Recommend revising the segment “The ERK pathway controls the cell cycle” as it mostly talks about ERK regulation rather than how the pathway regulates cell cycle.

Small item – “In C. elegans, mutations to MAPK15 directly regulate...” can be rewritten as “In C. elegans, MAPK15 directly regulates…”

Results:

Recommend revising the section “BCI-induced ERK1/2 phosphorylation disrupts ciliary maintenance and assembly in hTERT-RPE1 cells”. The timings of ciliary shortening and its relationship to ERK activation is unclear. In the concluding statement, ciliary assembly was used instead of ciliary shortening despite the data in Figure 1H showing that ciliary assembly is unaffected by BCI.

“Decreased KAP-GFP at the basal bodies” – This appears to be in contradiction to Figure 2B.

“These data suggest that BCI inhibits the mechanisms and proteins involved in cytoplasmic microtubule reorganization.” – Recommend adding further clarification about this sentence.

Figure 1

Figure 1D – It is unclear in the figure whether the P-value is calculated between concentrations 0 µM and 45 µM, or between 0 and all three other concentrations. A similar comment applies to Figure 1H and Figure 1J.

Figure 1F – Was any axonemal maker other than acetylated tubulin used to control for tubulin acetylation defects?

Figure SF 1E – Though the MKP2 mutant does not regenerate to wild type length, it does return to its own original length, can the text be adjusted to reflect this?

Figure 1G-J – The conclusion in the text that BCI prevents cilia assembly could be clarified, as the data shows growth inhibition rather than assembly inhibition.

Figure 2

Figure 2C – The legend is slightly cut off from the image.
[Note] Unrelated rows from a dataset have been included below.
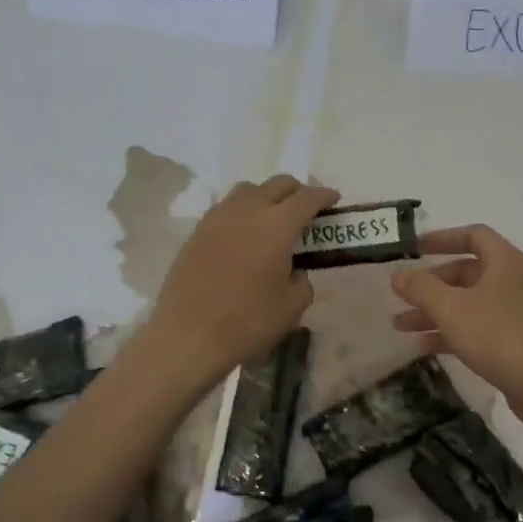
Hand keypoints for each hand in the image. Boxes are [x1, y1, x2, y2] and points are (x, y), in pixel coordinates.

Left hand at [140, 174, 337, 384]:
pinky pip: (226, 208)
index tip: (334, 201)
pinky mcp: (197, 232)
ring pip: (248, 190)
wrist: (188, 337)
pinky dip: (243, 211)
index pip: (307, 198)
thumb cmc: (248, 322)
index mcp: (277, 225)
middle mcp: (247, 211)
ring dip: (266, 196)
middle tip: (306, 209)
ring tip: (273, 219)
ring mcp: (217, 218)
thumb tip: (294, 271)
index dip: (324, 196)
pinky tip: (245, 235)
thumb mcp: (292, 307)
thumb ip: (301, 281)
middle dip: (297, 191)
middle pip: (277, 184)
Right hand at [390, 225, 522, 422]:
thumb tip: (397, 275)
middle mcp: (512, 280)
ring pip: (468, 303)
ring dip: (435, 311)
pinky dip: (451, 332)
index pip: (473, 235)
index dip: (442, 238)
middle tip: (402, 296)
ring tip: (400, 326)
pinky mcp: (515, 340)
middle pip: (466, 272)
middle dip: (431, 284)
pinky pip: (477, 327)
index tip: (414, 249)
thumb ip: (421, 289)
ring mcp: (515, 311)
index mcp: (504, 262)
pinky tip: (423, 347)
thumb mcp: (452, 309)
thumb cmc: (497, 335)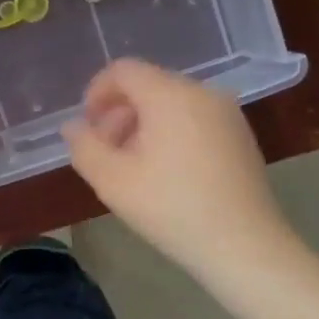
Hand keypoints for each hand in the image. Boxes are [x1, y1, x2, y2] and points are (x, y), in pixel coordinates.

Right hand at [62, 59, 302, 280]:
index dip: (96, 92)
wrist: (246, 248)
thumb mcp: (112, 181)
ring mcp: (226, 113)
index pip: (123, 70)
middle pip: (147, 85)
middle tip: (106, 153)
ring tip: (133, 166)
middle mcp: (202, 92)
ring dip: (142, 124)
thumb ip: (84, 146)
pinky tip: (166, 172)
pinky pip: (193, 117)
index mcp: (170, 95)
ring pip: (170, 102)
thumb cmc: (172, 209)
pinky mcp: (240, 135)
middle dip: (118, 113)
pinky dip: (170, 132)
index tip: (87, 128)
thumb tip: (73, 126)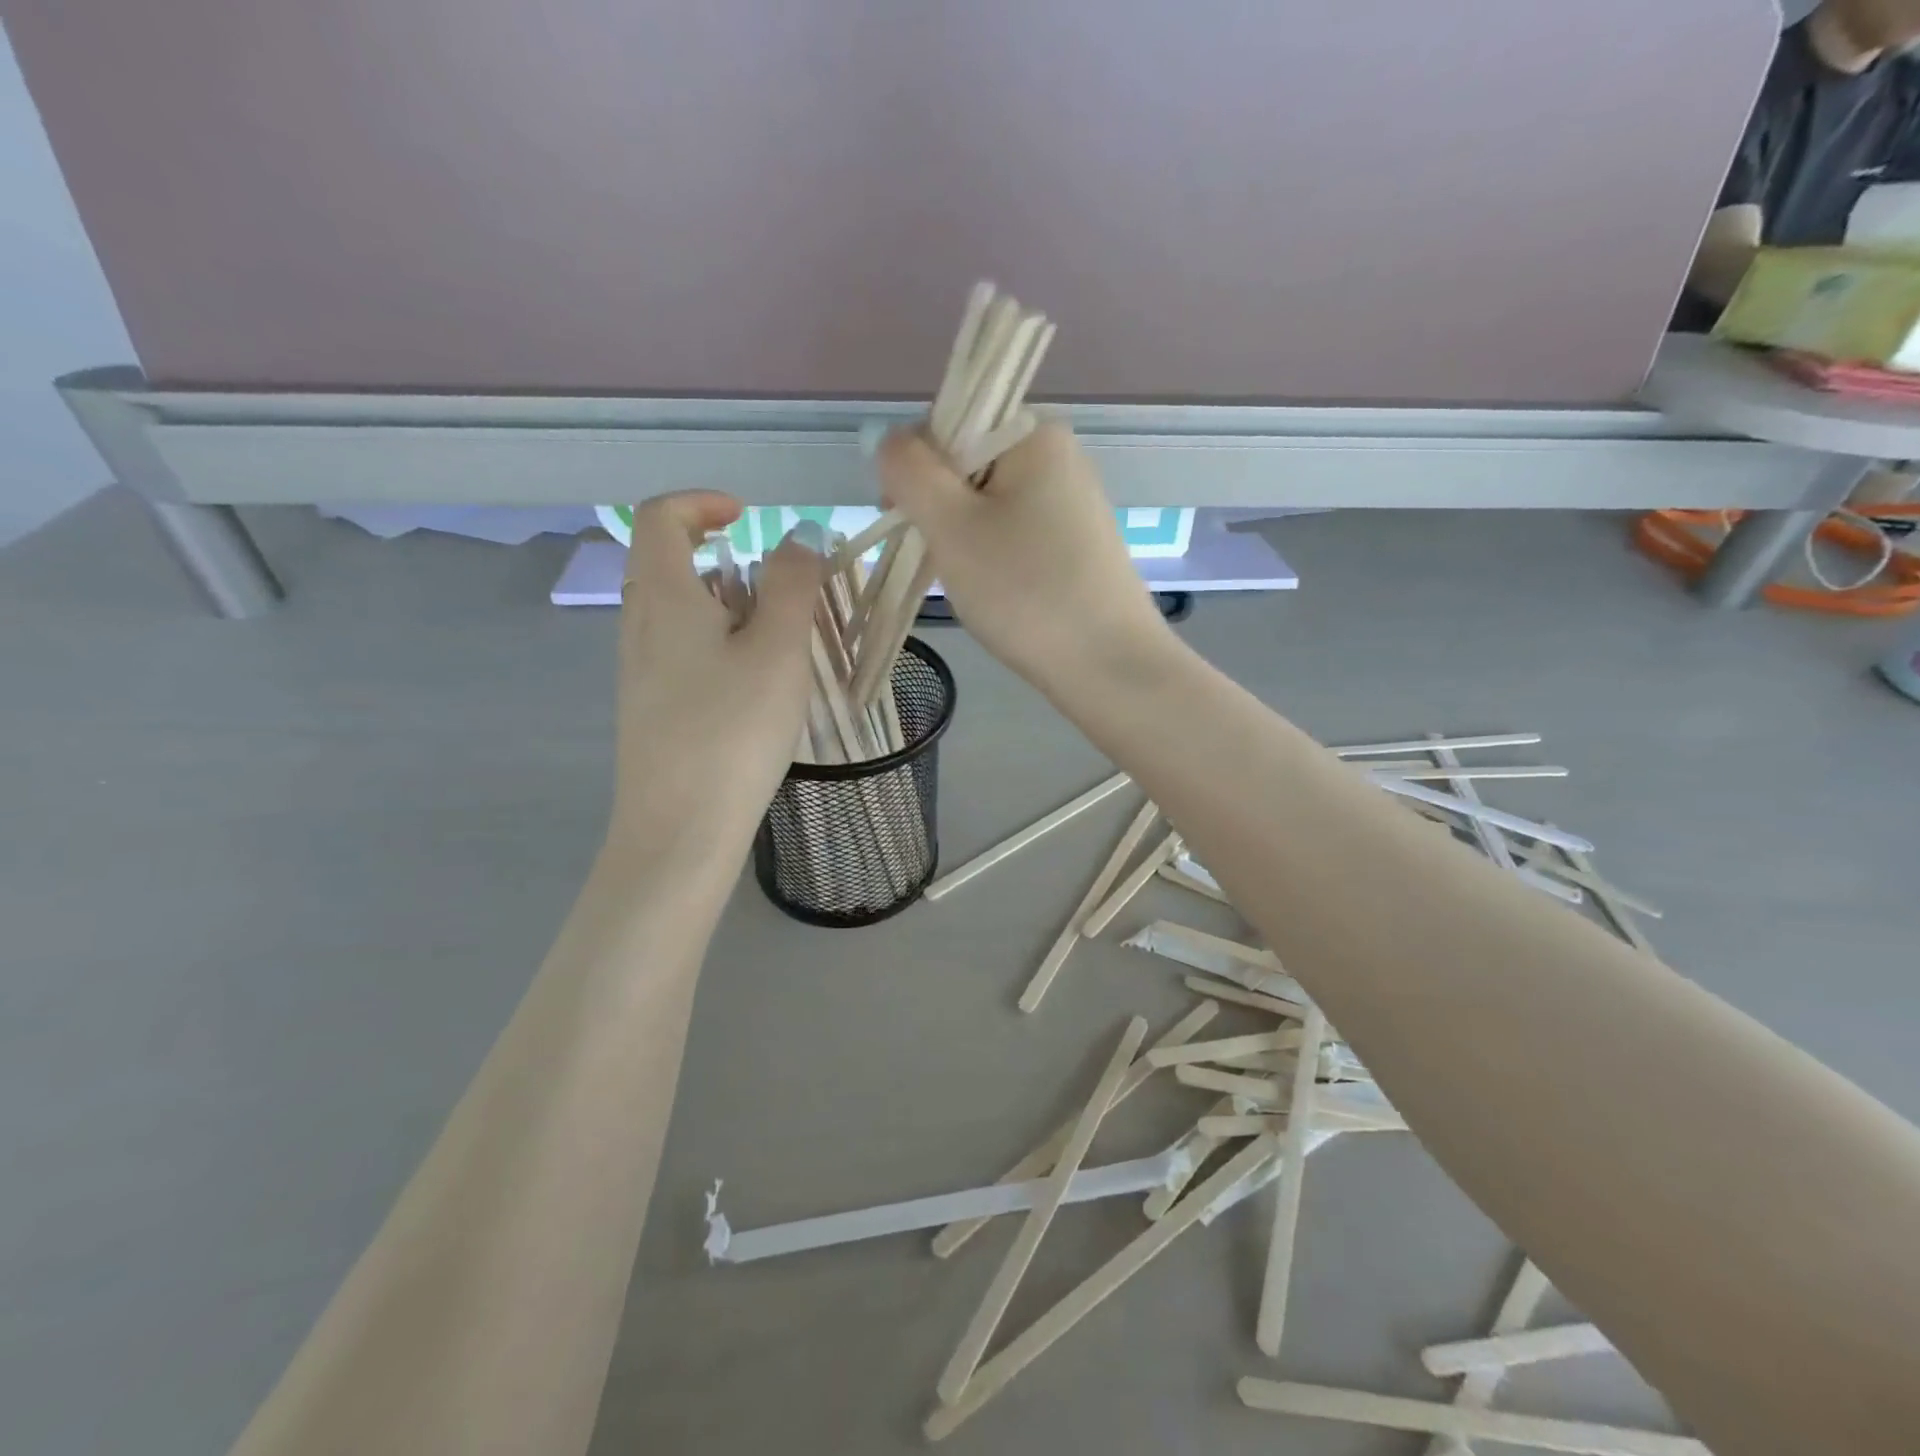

Figure 2C – It is unclear if there is a difference in the fluorescence intensity distribution. A line profile along the cilia would indicate if there is any change in the spatial distribution of KAP.

Figure SF 2C – Is it possible to elaborate more on what specific conclusion this data suggests.

Figure 3

Figure 3B – Is there any reason why the BCI-induced regulation of MAPK signaling affects ciliary protein synthesis in particular? There seems to be no reduction in total protein synthesis.

Figure 4

Figure 4A – A clearer description of how BCI “partially” disrupts the transition zone would be beneficial. Cross-sectional imaging of the transition zone with higher concentration of BCI might make changes in the structure more apparent.

Figure 5

Figure 5A – 36 µM BFA affects cell morphology and may affect the viability of the cells, can some further clarification be added about this and the concentration used.

Figure 6

Figure 6C – The three categories mentioned in the text are not mentioned in the figure.